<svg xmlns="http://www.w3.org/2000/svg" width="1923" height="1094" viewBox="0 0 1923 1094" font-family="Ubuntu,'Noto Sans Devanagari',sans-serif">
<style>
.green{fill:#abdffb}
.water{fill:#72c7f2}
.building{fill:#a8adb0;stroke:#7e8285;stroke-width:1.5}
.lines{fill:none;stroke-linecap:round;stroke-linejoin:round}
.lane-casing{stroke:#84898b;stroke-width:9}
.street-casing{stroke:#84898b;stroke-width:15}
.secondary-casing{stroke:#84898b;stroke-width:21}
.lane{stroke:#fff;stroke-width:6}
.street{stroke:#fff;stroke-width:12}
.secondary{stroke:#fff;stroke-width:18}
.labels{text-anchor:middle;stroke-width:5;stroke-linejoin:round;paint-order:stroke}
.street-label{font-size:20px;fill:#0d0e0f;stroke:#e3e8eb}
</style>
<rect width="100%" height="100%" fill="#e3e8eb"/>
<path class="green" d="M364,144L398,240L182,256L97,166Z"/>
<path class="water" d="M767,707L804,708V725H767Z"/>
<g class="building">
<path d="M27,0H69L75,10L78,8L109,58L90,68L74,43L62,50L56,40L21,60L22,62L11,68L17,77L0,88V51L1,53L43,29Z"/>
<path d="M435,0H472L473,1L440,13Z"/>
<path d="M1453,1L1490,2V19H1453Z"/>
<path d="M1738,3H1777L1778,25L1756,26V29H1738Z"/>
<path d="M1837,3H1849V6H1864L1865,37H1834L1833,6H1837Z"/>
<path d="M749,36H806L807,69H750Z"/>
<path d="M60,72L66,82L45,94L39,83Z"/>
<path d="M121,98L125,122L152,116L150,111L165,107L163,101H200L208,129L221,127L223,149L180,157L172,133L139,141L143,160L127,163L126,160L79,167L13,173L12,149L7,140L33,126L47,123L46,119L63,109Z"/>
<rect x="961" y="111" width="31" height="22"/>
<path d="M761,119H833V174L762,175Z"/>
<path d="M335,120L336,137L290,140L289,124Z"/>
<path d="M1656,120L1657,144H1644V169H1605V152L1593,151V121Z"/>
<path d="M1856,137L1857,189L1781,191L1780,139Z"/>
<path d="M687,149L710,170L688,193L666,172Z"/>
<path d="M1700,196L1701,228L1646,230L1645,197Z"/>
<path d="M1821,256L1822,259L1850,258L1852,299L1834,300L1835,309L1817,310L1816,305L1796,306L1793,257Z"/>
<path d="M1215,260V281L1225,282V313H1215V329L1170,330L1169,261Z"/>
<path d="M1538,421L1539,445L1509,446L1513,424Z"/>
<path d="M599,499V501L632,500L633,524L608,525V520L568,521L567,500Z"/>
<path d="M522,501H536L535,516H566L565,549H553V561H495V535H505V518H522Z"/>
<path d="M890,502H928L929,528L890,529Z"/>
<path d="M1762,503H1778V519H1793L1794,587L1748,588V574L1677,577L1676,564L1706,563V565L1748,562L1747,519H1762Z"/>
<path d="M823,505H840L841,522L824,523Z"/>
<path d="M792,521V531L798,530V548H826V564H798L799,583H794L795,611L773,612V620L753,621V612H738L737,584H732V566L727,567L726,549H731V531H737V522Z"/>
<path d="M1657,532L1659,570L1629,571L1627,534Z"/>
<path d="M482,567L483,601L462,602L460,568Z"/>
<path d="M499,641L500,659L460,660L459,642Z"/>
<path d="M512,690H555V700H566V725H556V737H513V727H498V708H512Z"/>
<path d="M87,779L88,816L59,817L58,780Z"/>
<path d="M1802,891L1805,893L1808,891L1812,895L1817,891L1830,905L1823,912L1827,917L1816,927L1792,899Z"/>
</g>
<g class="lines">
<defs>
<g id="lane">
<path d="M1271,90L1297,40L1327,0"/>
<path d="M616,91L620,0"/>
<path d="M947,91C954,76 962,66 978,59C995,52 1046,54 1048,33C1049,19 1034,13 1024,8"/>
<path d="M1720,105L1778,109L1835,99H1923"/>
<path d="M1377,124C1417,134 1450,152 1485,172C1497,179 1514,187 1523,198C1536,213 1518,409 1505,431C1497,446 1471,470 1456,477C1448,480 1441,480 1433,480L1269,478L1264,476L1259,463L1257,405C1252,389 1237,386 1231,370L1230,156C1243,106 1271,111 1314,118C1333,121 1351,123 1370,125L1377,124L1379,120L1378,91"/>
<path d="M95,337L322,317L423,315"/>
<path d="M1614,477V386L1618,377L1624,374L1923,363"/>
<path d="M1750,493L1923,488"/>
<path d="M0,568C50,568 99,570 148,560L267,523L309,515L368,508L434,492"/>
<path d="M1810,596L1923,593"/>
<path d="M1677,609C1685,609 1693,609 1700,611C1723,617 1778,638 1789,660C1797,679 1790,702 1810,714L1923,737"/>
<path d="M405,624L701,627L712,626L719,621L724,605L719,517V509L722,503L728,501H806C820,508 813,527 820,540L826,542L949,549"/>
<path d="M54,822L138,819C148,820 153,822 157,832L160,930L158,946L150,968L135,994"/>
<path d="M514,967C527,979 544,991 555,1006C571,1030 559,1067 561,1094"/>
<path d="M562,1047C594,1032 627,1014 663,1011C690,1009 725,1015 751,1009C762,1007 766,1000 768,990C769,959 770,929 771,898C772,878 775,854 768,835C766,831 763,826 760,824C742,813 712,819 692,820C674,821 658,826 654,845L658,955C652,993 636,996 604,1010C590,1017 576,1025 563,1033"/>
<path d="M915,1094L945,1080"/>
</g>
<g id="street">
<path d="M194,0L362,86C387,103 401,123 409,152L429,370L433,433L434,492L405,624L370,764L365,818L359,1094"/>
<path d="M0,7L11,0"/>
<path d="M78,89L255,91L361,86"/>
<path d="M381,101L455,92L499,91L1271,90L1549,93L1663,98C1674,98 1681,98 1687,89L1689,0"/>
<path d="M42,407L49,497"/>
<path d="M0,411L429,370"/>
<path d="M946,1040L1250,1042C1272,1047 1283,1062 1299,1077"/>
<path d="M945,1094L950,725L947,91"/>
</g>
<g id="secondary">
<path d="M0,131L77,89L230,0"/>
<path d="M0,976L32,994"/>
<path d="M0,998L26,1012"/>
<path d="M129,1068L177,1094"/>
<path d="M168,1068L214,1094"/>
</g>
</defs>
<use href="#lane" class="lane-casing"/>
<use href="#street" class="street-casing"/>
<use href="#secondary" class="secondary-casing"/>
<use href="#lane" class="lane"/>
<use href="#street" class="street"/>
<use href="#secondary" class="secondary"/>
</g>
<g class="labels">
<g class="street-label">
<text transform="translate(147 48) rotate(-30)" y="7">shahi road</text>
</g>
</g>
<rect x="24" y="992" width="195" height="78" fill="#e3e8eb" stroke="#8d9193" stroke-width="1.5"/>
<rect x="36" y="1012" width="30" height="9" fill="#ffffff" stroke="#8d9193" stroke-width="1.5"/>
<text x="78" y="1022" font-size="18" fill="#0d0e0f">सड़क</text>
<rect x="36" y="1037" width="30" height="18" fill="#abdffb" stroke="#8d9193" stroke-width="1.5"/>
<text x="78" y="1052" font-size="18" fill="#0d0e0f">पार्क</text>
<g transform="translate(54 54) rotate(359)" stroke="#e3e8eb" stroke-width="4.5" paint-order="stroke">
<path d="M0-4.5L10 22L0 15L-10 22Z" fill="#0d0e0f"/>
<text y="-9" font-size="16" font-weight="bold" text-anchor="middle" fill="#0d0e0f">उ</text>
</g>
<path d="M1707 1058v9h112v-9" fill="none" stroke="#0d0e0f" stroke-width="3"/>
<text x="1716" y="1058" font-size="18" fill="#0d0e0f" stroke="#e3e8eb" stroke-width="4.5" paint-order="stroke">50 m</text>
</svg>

▸ Problem to work on:
Without any change, reproduce the data in full.

▸ Solution below:
<svg xmlns="http://www.w3.org/2000/svg" width="1923" height="1094" viewBox="0 0 1923 1094" font-family="Ubuntu,'Noto Sans Devanagari',sans-serif">
<style>
.green{fill:#abdffb}
.water{fill:#72c7f2}
.building{fill:#a8adb0;stroke:#7e8285;stroke-width:1.5}
.lines{fill:none;stroke-linecap:round;stroke-linejoin:round}
.lane-casing{stroke:#84898b;stroke-width:9}
.street-casing{stroke:#84898b;stroke-width:15}
.secondary-casing{stroke:#84898b;stroke-width:21}
.lane{stroke:#fff;stroke-width:6}
.street{stroke:#fff;stroke-width:12}
.secondary{stroke:#fff;stroke-width:18}
.labels{text-anchor:middle;stroke-width:5;stroke-linejoin:round;paint-order:stroke}
.street-label{font-size:20px;fill:#0d0e0f;stroke:#e3e8eb}
</style>
<rect width="100%" height="100%" fill="#e3e8eb"/>
<path class="green" d="M364,144L398,240L182,256L97,166Z"/>
<path class="water" d="M767,707L804,708V725H767Z"/>
<g class="building">
<path d="M27,0H69L75,10L78,8L109,58L90,68L74,43L62,50L56,40L21,60L22,62L11,68L17,77L0,88V51L1,53L43,29Z"/>
<path d="M435,0H472L473,1L440,13Z"/>
<path d="M1453,1L1490,2V19H1453Z"/>
<path d="M1738,3H1777L1778,25L1756,26V29H1738Z"/>
<path d="M1837,3H1849V6H1864L1865,37H1834L1833,6H1837Z"/>
<path d="M749,36H806L807,69H750Z"/>
<path d="M60,72L66,82L45,94L39,83Z"/>
<path d="M121,98L125,122L152,116L150,111L165,107L163,101H200L208,129L221,127L223,149L180,157L172,133L139,141L143,160L127,163L126,160L79,167L13,173L12,149L7,140L33,126L47,123L46,119L63,109Z"/>
<rect x="961" y="111" width="31" height="22"/>
<path d="M761,119H833V174L762,175Z"/>
<path d="M335,120L336,137L290,140L289,124Z"/>
<path d="M1656,120L1657,144H1644V169H1605V152L1593,151V121Z"/>
<path d="M1856,137L1857,189L1781,191L1780,139Z"/>
<path d="M687,149L710,170L688,193L666,172Z"/>
<path d="M1700,196L1701,228L1646,230L1645,197Z"/>
<path d="M1821,256L1822,259L1850,258L1852,299L1834,300L1835,309L1817,310L1816,305L1796,306L1793,257Z"/>
<path d="M1215,260V281L1225,282V313H1215V329L1170,330L1169,261Z"/>
<path d="M1538,421L1539,445L1509,446L1513,424Z"/>
<path d="M599,499V501L632,500L633,524L608,525V520L568,521L567,500Z"/>
<path d="M522,501H536L535,516H566L565,549H553V561H495V535H505V518H522Z"/>
<path d="M890,502H928L929,528L890,529Z"/>
<path d="M1762,503H1778V519H1793L1794,587L1748,588V574L1677,577L1676,564L1706,563V565L1748,562L1747,519H1762Z"/>
<path d="M823,505H840L841,522L824,523Z"/>
<path d="M792,521V531L798,530V548H826V564H798L799,583H794L795,611L773,612V620L753,621V612H738L737,584H732V566L727,567L726,549H731V531H737V522Z"/>
<path d="M1657,532L1659,570L1629,571L1627,534Z"/>
<path d="M482,567L483,601L462,602L460,568Z"/>
<path d="M499,641L500,659L460,660L459,642Z"/>
<path d="M512,690H555V700H566V725H556V737H513V727H498V708H512Z"/>
<path d="M87,779L88,816L59,817L58,780Z"/>
<path d="M1802,891L1805,893L1808,891L1812,895L1817,891L1830,905L1823,912L1827,917L1816,927L1792,899Z"/>
</g>
<g class="lines">
<defs>
<g id="lane">
<path d="M1271,90L1297,40L1327,0"/>
<path d="M616,91L620,0"/>
<path d="M947,91C954,76 962,66 978,59C995,52 1046,54 1048,33C1049,19 1034,13 1024,8"/>
<path d="M1720,105L1778,109L1835,99H1923"/>
<path d="M1377,124C1417,134 1450,152 1485,172C1497,179 1514,187 1523,198C1536,213 1518,409 1505,431C1497,446 1471,470 1456,477C1448,480 1441,480 1433,480L1269,478L1264,476L1259,463L1257,405C1252,389 1237,386 1231,370L1230,156C1243,106 1271,111 1314,118C1333,121 1351,123 1370,125L1377,124L1379,120L1378,91"/>
<path d="M95,337L322,317L423,315"/>
<path d="M1614,477V386L1618,377L1624,374L1923,363"/>
<path d="M1750,493L1923,488"/>
<path d="M0,568C50,568 99,570 148,560L267,523L309,515L368,508L434,492"/>
<path d="M1810,596L1923,593"/>
<path d="M1677,609C1685,609 1693,609 1700,611C1723,617 1778,638 1789,660C1797,679 1790,702 1810,714L1923,737"/>
<path d="M405,624L701,627L712,626L719,621L724,605L719,517V509L722,503L728,501H806C820,508 813,527 820,540L826,542L949,549"/>
<path d="M54,822L138,819C148,820 153,822 157,832L160,930L158,946L150,968L135,994"/>
<path d="M514,967C527,979 544,991 555,1006C571,1030 559,1067 561,1094"/>
<path d="M562,1047C594,1032 627,1014 663,1011C690,1009 725,1015 751,1009C762,1007 766,1000 768,990C769,959 770,929 771,898C772,878 775,854 768,835C766,831 763,826 760,824C742,813 712,819 692,820C674,821 658,826 654,845L658,955C652,993 636,996 604,1010C590,1017 576,1025 563,1033"/>
<path d="M915,1094L945,1080"/>
</g>
<g id="street">
<path d="M194,0L362,86C387,103 401,123 409,152L429,370L433,433L434,492L405,624L370,764L365,818L359,1094"/>
<path d="M0,7L11,0"/>
<path d="M78,89L255,91L361,86"/>
<path d="M381,101L455,92L499,91L1271,90L1549,93L1663,98C1674,98 1681,98 1687,89L1689,0"/>
<path d="M42,407L49,497"/>
<path d="M0,411L429,370"/>
<path d="M946,1040L1250,1042C1272,1047 1283,1062 1299,1077"/>
<path d="M945,1094L950,725L947,91"/>
</g>
<g id="secondary">
<path d="M0,131L77,89L230,0"/>
<path d="M0,976L32,994"/>
<path d="M0,998L26,1012"/>
<path d="M129,1068L177,1094"/>
<path d="M168,1068L214,1094"/>
</g>
</defs>
<use href="#lane" class="lane-casing"/>
<use href="#street" class="street-casing"/>
<use href="#secondary" class="secondary-casing"/>
<use href="#lane" class="lane"/>
<use href="#street" class="street"/>
<use href="#secondary" class="secondary"/>
</g>
<g class="labels">
<g class="street-label">
<text transform="translate(147 48) rotate(-30)" y="7">shahi road</text>
</g>
</g>
<rect x="24" y="992" width="195" height="78" fill="#e3e8eb" stroke="#8d9193" stroke-width="1.5"/>
<rect x="36" y="1012" width="30" height="9" fill="#ffffff" stroke="#8d9193" stroke-width="1.5"/>
<text x="78" y="1022" font-size="18" fill="#0d0e0f">सड़क</text>
<rect x="36" y="1037" width="30" height="18" fill="#abdffb" stroke="#8d9193" stroke-width="1.5"/>
<text x="78" y="1052" font-size="18" fill="#0d0e0f">पार्क</text>
<g transform="translate(54 54) rotate(359)" stroke="#e3e8eb" stroke-width="4.5" paint-order="stroke">
<path d="M0-4.5L10 22L0 15L-10 22Z" fill="#0d0e0f"/>
<text y="-9" font-size="16" font-weight="bold" text-anchor="middle" fill="#0d0e0f">उ</text>
</g>
<path d="M1707 1058v9h112v-9" fill="none" stroke="#0d0e0f" stroke-width="3"/>
<text x="1716" y="1058" font-size="18" fill="#0d0e0f" stroke="#e3e8eb" stroke-width="4.5" paint-order="stroke">50 m</text>
</svg>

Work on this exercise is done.